Roanoke Times Copyright (c) 1995, Landmark Communications, Inc. DATE: THURSDAY, June 28, 1990 TAG: 9006280795 SECTION: NATIONAL/INTERNATIONAL PAGE: A/1 EDITION: EVENING SOURCE: Associated Press DATELINE: CHICAGO LENGTH: Medium
In a voice vote Wednesday, the AMA's 436-member policy-making House of Delegates endorsed testing and possible use of the RU-486 abortion pill.
"The abortion issue, pro and con, should not interfere with our ability to conduct all kinds of investigations for all kinds of problems," said Dr.

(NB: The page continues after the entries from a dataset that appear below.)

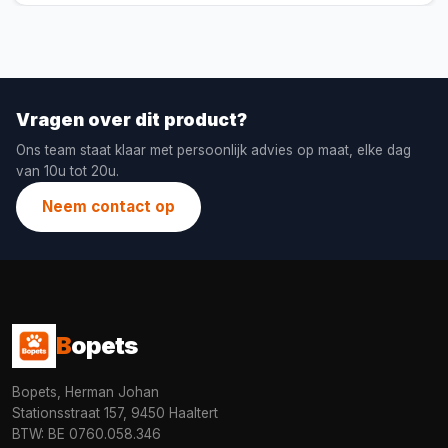
Vragen over dit product?
Ons team staat klaar met persoonlijk advies op maat, elke dag
van 10u tot 20u.
Neem contact op
B
opets
Bopets, Herman Johan
Stationsstraat 157, 9450 Haaltert
BTW: BE 0760.058.346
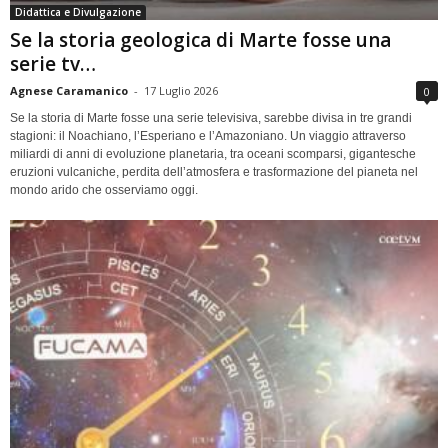
Didattica e Divulgazione
Se la storia geologica di Marte fosse una
serie tv…
Agnese Caramanico
-
17 Luglio 2026
0
Se la storia di Marte fosse una serie televisiva, sarebbe divisa in tre grandi
stagioni: il Noachiano, l’Esperiano e l’Amazoniano. Un viaggio attraverso
miliardi di anni di evoluzione planetaria, tra oceani scomparsi, gigantesche
eruzioni vulcaniche, perdita dell’atmosfera e trasformazione del pianeta nel
mondo arido che osserviamo oggi.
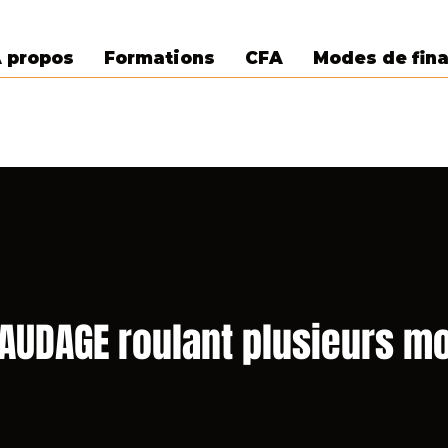
 propos
Formations
CFA
Modes de fin
AUDAGE roulant plusieurs m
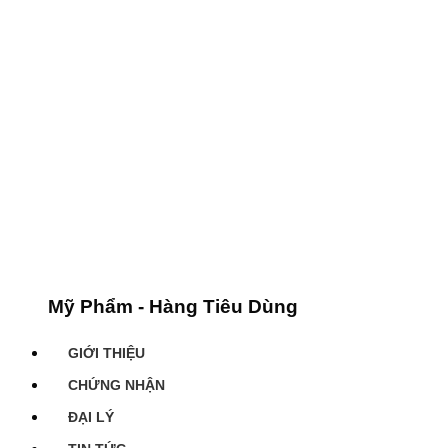
Mỹ Phẩm - Hàng Tiêu Dùng
GIỚI THIỆU
CHỨNG NHẬN
ĐẠI LÝ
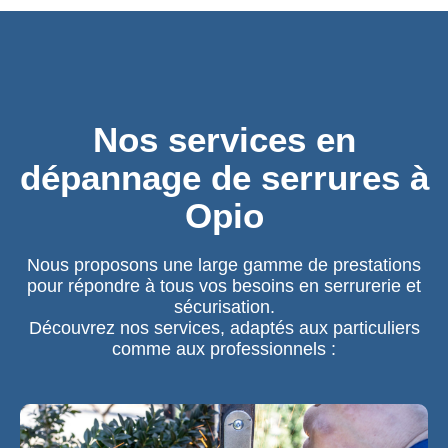
Nos services en
dépannage de serrures à
Opio
Nous proposons une large gamme de prestations
pour répondre à tous vos besoins en serrurerie et
sécurisation.
Découvrez nos services, adaptés aux particuliers
comme aux professionnels :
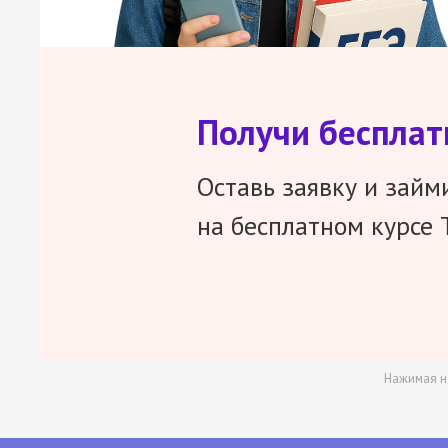
Получи беспла
Оставь заявку и займ
на бесплатном курсе 
Нажимая н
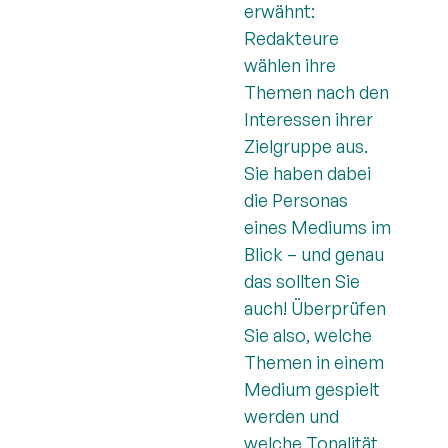
erwähnt:
Redakteure
wählen ihre
Themen nach den
Interessen ihrer
Zielgruppe aus.
Sie haben dabei
die Personas
eines Mediums im
Blick – und genau
das sollten Sie
auch! Überprüfen
Sie also, welche
Themen in einem
Medium gespielt
werden und
welche Tonalität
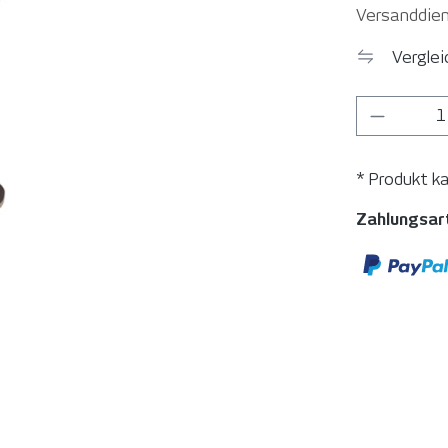
Versanddien
Vergle
Produkt
* Produkt k
Zahlungsar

Charles Sherman, chairman of the AMA committee that recommended support for the pill.
The pill is not available in the United States, and no U.S. companies have applied for Food and Drug Administration approval to market it in this country because, doctors say, they fear running afoul of the anti-abortion movement.
Some doctors in the AMA, whose 290,000 members account for about 45 percent of the nation's physicians, said the pill appears safer and cheaper than surgical abortion and may be useful in treating brain tumors, breast cancer and other illnesses.

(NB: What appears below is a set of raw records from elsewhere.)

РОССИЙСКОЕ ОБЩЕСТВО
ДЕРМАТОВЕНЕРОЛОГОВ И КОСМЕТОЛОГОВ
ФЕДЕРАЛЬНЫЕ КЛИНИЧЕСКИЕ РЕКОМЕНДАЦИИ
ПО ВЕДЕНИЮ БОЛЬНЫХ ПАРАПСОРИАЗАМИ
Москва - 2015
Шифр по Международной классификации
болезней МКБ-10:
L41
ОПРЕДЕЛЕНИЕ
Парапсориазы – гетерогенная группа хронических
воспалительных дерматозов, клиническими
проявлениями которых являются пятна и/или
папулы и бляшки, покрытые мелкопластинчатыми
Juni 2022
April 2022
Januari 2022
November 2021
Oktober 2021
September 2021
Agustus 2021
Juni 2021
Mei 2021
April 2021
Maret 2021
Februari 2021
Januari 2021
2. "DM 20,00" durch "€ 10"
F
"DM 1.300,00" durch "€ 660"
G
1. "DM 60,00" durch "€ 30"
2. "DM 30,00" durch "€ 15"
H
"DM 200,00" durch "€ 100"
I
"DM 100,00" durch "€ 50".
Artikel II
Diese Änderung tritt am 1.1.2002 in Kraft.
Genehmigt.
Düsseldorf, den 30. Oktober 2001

A leading abortion opponent attacked the AMA action.
"I think it is outrageous for doctors to be thinking up better ways for killing their little patients," John Willke, president of National Right to Life, said in a telephone interview from his Washington office.
But the director of the Reproductive Health Technologies Project, a coalition of abortion rights, family planning and women's health groups, welcomed the AMA move.
"It's extremely important that the AMA, representing the mainstream medical community in the country, has spoken out," Marie Bass said from Washington.
The drug causes the uterus to shed its lining, as occurs in menstruation, and expel a fertilized egg.
RU-486, or mifepristone, was developed in 1980 by the French pharmaceutical company Roussel Uclaf and approved for use there in September 1988.
The following month, Roussel Uclaf pulled RU-486 off the market because anti-abortion advocates boycotted the company's products. Two days later, the French government, a minority owner of the company, ordered it to resume marketing.